___ 本文 ___

■ 頴田島一二郎(えたじまいちじろう)
『ふるさと名作散歩』 のじぎく文庫 1968年(昭和43)2月刊
頴田島(1901~1993)は東京生まれ、歌人。歌集の他、小説や菓子職人評伝『カール・ユーハイム物語』(新泉社)など。戦後尼崎在住、神戸新聞に長くエッセイを寄稿。
本書は、兵庫県を舞台にした小説作品を紹介。話の中で風物がどのように描かれているかを鑑賞し、現在との違いや知られざる一面に触れて、原作を読んでほしい、という思い。

___

▶ **記述課題 1**
下に続く行の先頭から「road: (78, 341)」を含む行まで（両端を含む）を、「building」を「structure」に置き換え、ほかは変えずに書き直してください。
本文と下の行は、それぞれ別個の資料である。

___ 提供資料 ___

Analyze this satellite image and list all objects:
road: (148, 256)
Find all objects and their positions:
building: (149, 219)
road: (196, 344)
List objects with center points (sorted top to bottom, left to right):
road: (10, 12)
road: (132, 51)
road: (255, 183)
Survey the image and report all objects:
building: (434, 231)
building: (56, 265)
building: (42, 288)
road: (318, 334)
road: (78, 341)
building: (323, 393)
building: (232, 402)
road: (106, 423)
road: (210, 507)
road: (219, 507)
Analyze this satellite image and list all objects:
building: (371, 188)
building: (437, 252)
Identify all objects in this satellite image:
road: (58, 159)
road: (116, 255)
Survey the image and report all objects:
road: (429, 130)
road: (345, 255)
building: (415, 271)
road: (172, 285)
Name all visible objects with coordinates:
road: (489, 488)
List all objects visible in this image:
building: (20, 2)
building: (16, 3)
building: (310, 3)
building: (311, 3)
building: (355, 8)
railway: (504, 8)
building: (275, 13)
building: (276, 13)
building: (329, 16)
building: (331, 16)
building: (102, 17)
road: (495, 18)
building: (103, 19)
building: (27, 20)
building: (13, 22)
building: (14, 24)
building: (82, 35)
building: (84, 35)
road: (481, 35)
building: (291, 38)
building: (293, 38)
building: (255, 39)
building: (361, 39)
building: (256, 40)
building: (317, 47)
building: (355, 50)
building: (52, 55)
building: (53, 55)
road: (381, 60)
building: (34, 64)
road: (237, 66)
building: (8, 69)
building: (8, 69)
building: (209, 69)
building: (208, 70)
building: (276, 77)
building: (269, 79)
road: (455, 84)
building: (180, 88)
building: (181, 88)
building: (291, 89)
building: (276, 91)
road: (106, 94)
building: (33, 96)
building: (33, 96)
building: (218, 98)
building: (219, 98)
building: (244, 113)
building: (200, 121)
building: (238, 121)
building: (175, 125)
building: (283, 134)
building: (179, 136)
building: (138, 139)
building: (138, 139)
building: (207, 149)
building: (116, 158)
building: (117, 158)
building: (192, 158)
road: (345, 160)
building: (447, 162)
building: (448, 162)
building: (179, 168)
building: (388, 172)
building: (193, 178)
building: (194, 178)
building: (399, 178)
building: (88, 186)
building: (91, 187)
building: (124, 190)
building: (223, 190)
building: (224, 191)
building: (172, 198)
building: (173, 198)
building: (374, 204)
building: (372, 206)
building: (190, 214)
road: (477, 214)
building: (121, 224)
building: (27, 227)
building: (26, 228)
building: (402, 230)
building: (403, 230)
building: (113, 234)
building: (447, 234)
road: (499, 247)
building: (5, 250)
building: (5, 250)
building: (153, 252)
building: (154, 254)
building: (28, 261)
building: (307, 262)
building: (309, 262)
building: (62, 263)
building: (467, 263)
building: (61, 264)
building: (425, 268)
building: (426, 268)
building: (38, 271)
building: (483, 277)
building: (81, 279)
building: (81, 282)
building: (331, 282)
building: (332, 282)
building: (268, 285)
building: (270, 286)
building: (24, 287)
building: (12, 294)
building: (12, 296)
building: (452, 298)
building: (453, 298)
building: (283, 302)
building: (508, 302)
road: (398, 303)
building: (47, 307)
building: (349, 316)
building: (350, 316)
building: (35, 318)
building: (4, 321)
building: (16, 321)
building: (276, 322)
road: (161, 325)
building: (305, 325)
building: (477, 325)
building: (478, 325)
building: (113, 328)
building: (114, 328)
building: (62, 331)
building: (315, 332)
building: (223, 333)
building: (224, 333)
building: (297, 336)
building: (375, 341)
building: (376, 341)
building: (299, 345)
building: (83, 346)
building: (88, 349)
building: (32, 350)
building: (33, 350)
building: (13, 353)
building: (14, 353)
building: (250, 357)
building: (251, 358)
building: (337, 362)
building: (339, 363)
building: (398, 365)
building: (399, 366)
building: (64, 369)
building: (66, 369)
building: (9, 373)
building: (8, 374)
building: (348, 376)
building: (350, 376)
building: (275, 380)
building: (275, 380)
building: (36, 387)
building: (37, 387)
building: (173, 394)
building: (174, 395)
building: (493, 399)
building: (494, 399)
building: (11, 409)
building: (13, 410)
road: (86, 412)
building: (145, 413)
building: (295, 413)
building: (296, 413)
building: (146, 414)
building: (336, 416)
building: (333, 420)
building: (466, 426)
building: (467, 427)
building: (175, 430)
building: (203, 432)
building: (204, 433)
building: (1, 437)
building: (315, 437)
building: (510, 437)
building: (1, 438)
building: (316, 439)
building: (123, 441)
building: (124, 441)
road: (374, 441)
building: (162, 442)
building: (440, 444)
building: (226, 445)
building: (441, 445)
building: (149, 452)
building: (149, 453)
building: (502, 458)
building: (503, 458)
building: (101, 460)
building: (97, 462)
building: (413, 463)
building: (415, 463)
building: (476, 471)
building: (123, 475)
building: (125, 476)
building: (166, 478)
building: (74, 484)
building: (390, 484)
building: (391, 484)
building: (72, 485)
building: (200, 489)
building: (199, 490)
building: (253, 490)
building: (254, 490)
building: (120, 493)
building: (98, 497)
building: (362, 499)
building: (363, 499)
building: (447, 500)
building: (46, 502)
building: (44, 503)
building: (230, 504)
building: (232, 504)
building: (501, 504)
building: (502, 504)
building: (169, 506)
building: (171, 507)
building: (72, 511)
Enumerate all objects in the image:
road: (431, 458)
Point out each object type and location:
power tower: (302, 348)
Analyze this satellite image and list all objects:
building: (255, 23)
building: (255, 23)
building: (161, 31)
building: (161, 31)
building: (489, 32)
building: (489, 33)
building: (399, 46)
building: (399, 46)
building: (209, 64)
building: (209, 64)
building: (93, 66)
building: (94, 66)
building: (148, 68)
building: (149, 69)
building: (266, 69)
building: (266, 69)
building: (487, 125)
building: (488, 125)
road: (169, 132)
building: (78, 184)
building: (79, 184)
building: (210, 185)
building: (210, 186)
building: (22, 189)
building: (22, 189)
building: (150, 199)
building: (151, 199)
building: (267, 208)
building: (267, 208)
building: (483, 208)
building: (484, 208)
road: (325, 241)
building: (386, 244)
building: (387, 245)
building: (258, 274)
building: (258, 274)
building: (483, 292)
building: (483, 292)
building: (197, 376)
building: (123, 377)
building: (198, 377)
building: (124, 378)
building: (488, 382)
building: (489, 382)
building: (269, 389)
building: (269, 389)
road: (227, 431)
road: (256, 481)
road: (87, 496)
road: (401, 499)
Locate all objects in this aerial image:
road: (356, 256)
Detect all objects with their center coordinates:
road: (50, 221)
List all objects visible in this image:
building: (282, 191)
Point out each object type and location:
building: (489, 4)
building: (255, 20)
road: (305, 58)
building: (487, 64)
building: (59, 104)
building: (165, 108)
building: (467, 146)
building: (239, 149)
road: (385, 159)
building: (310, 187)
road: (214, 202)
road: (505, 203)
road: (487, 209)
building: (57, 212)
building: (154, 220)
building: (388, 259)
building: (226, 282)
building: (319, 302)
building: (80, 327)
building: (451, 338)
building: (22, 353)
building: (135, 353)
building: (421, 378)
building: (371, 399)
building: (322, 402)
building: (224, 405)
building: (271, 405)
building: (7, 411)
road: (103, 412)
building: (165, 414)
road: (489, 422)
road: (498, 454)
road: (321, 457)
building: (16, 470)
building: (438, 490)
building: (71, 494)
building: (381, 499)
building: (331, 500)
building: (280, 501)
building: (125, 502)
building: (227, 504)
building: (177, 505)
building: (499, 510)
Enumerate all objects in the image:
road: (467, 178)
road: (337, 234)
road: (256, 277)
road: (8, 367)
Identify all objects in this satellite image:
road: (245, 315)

___

▶ **記述課題 2**
本文の内容を2文で要約せよ。

▶ **解答 1**
Analyze this satellite image and list all objects:
road: (148, 256)
Find all objects and their positions:
structure: (149, 219)
road: (196, 344)
List objects with center points (sorted top to bottom, left to right):
road: (10, 12)
road: (132, 51)
road: (255, 183)
Survey the image and report all objects:
structure: (434, 231)
structure: (56, 265)
structure: (42, 288)
road: (318, 334)
road: (78, 341)

▶ **解答 2**
頴田島一二郎（1901～1993）は東京生まれの歌人で、戦後は尼崎に住み、神戸新聞に長くエッセイを寄稿した。1968年にのじぎく文庫から刊行された『ふるさと名作散歩』は、兵庫県を舞台にした小説作品を紹介する本で、作中の風物の描かれ方を鑑賞しながら、読者に原作を読んでほしいという思いが込められている。